"Do they?" Her tone was even and inexpressive. But Mr. Chester kept
straight along the path he was treading.
"And that you're also the prettiest girl around Santa Lucia."
"That's very kind of them."
"I haven't seen your ranch, but about the rest of it they're dead
right."
To this, she made no answer.
"I'm just down for a few weeks," he went on, changing the subject when
he perceived that he had drawn no reply. "I'm a Senior next year at
Berkeley. Ever been over to Berkeley?"
"Yes."
"Ever go to any of the class dances?"
"No."
"Thought you might, being in the city winters. I'm not much on dances
myself. I'm a barb."
He peered, as though expecting that this last statement would evoke
some answer. But her eyes were fixed on the little group of
buildings--a bungalow, a barn and a corral--which had just come in
sight around a turn of the orchard road. For the first time, she spoke
with animation.
"There's the house--and there he is, just back of the stable!"

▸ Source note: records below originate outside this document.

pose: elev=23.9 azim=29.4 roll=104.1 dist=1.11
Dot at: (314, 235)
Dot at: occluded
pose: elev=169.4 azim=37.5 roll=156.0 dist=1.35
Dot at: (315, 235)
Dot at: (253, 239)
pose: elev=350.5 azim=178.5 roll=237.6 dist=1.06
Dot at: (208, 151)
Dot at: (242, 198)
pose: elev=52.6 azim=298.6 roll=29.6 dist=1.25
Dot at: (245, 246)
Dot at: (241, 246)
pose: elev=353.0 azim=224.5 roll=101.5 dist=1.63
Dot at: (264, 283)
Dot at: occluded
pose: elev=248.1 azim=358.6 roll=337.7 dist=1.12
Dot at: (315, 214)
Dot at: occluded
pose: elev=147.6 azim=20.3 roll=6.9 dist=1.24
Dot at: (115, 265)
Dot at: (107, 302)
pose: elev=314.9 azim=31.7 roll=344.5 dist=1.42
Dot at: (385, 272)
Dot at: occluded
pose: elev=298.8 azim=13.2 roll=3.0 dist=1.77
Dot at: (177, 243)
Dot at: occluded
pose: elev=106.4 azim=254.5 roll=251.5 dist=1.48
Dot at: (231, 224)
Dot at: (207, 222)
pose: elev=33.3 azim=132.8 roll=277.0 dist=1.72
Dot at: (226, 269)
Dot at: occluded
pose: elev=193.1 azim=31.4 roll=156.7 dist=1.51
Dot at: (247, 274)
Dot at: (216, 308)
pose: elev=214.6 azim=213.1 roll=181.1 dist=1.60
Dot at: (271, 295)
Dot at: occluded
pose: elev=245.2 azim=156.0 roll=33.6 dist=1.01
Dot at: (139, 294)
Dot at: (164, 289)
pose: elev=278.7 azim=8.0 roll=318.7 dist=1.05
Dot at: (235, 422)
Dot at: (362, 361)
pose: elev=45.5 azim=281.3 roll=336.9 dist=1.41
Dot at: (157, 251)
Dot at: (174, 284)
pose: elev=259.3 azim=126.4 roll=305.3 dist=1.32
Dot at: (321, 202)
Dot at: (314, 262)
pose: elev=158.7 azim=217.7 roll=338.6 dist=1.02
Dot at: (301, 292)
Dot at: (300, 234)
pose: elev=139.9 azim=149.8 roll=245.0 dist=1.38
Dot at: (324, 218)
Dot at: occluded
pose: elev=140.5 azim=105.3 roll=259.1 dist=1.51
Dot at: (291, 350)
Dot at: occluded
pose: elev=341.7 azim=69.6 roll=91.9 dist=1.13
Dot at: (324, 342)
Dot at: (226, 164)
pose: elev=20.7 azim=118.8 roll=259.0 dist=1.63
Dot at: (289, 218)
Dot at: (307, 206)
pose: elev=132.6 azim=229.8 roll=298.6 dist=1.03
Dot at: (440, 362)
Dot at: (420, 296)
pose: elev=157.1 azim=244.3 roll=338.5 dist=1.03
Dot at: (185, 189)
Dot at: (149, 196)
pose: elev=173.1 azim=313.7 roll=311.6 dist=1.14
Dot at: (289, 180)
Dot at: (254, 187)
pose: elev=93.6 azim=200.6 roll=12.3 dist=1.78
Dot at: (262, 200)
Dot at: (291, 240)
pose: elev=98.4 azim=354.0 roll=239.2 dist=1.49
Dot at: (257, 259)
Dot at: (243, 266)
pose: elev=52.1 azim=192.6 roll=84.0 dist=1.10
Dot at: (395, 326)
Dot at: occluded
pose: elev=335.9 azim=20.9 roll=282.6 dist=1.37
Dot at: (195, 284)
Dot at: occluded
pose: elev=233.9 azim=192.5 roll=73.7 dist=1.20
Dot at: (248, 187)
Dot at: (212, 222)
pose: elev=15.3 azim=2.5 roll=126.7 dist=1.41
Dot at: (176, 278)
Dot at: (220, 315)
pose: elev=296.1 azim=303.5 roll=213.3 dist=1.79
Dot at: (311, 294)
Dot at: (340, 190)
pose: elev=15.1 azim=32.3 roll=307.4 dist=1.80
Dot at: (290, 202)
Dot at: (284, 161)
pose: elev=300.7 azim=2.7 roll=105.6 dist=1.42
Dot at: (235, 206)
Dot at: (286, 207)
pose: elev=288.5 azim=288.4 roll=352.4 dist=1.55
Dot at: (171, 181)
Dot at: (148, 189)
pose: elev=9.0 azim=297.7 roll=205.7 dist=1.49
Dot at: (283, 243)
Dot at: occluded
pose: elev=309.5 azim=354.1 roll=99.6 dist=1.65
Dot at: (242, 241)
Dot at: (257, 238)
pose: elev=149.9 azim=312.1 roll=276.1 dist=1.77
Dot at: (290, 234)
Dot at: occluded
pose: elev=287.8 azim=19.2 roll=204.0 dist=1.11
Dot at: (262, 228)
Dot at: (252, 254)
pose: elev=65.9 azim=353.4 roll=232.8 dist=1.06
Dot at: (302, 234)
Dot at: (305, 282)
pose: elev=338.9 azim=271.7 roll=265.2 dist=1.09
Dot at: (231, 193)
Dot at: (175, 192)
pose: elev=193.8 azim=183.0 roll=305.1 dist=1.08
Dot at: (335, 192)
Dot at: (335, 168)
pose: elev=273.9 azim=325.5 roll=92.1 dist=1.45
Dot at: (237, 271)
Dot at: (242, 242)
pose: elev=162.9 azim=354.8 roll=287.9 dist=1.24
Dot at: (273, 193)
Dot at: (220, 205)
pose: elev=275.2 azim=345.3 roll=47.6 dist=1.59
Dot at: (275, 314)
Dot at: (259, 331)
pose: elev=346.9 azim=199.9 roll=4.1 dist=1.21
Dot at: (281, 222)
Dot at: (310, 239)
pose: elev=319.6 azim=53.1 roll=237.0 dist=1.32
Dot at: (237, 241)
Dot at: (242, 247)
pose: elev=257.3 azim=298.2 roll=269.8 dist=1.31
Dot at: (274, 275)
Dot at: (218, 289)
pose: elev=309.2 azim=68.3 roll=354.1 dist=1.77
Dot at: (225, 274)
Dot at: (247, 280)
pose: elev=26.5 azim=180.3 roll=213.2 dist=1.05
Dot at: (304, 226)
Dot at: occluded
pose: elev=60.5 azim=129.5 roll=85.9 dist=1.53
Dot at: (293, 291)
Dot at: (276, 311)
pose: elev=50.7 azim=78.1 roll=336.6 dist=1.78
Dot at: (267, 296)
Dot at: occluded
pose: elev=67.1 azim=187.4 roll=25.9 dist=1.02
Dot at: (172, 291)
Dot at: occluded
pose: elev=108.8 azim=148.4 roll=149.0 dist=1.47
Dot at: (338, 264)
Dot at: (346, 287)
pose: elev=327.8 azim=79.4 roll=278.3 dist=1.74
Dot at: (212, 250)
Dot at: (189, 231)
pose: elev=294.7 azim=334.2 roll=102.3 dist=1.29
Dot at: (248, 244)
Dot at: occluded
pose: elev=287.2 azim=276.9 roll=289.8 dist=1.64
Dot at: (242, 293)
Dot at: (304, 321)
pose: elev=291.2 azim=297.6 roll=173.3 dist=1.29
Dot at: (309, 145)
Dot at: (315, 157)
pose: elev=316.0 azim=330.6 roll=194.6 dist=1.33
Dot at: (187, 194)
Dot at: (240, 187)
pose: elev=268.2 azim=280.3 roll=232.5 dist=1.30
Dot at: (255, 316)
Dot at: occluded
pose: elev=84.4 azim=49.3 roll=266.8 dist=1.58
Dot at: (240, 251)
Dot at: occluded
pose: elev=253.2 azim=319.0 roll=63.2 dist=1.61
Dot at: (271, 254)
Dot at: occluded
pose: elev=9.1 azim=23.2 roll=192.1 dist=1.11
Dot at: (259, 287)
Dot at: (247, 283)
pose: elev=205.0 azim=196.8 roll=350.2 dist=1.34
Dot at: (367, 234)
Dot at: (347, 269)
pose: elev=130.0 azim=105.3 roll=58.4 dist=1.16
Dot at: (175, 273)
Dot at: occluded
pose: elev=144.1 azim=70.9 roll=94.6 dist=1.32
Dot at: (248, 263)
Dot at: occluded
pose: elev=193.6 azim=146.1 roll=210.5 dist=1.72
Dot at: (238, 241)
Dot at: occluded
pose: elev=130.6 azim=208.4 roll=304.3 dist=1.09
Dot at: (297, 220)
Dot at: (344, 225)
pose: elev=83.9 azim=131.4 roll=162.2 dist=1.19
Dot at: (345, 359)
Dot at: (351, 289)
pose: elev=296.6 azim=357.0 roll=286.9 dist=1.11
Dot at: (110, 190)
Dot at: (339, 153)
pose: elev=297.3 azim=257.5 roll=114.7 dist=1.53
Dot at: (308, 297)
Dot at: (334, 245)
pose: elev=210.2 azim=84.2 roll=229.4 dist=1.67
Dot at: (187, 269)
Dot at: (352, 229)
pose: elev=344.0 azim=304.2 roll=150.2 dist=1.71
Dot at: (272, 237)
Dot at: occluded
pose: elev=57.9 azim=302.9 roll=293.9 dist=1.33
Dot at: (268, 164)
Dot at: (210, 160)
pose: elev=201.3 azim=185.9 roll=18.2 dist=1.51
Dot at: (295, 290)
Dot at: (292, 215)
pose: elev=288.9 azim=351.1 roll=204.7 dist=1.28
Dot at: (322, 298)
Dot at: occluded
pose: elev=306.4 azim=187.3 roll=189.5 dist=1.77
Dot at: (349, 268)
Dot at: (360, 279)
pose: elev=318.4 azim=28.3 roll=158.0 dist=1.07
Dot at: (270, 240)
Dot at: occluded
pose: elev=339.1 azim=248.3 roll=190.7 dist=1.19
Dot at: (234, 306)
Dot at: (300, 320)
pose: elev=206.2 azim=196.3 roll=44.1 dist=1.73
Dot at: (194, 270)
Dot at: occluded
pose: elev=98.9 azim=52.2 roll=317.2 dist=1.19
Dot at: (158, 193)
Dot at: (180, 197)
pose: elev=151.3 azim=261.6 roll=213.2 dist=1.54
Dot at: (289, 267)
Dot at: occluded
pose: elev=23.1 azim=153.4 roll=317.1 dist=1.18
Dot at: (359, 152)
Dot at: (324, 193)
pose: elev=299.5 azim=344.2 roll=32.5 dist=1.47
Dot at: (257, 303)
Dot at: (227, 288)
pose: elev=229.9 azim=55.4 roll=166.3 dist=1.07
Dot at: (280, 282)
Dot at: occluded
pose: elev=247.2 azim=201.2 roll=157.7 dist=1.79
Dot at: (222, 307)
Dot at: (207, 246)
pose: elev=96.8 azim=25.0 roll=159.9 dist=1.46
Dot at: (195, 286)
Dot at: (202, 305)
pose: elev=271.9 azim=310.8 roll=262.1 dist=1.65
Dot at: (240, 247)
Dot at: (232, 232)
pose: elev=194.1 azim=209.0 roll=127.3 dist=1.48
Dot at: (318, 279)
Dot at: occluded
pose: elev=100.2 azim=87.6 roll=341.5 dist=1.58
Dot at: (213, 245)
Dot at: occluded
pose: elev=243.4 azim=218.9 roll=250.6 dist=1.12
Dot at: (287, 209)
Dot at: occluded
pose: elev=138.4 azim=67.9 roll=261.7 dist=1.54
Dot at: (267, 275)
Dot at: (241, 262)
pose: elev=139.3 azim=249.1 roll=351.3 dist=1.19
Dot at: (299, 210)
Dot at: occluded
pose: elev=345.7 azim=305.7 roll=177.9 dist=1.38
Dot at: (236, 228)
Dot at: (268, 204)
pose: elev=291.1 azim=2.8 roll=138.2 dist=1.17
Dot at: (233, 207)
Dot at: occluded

Dynamo, the bull, a black and tan patch amidst the greenery, stood
reaching with his tongue at an overhanging prune branch, bowed to the
breaking point with green beads of fruit. As they watched, he sucked
its tip between his blue lips, pulled at it with a twist of his head;
the branch cracked and broke. Dynamo, his eyes closed in meditative
enjoyment, started to absorb it from end to end.
"Oh, dear, he'll ruin it!" she cried. "Do hurry! Hadn't you better
send for help?"
"I figure I can handle him," said Bertram Chester, bristling at the
imputation. "Just give me that halter and drive in back of the
corral, will you?"
"Please don't let him trample any trees!" she called after her
champion as he vaulted the fence.
Dynamo, seeing the end of his picnic at hand, galloped awkwardly a few
rods, the branch trailing from his mouth. Then, with the ponderous but
sudden shift of bull psychology, indignation rose in his bosom. He
stopped himself so short that his fore-hoofs plowed two long furrows
in the soft earth; whirled, lifted his muzzle, and bellowed. One
fore-hoof tore up the dirt and showered it over his back. He dropped
to his knees and rubbed the ground with his neck in sheer abandonment
to the joy of his own abandoned wickedness. He rose up in the hollow
which he had dug, lowered his horns, and glowered at the youth, who
advanced with a kind of awkward bull-strength of his own.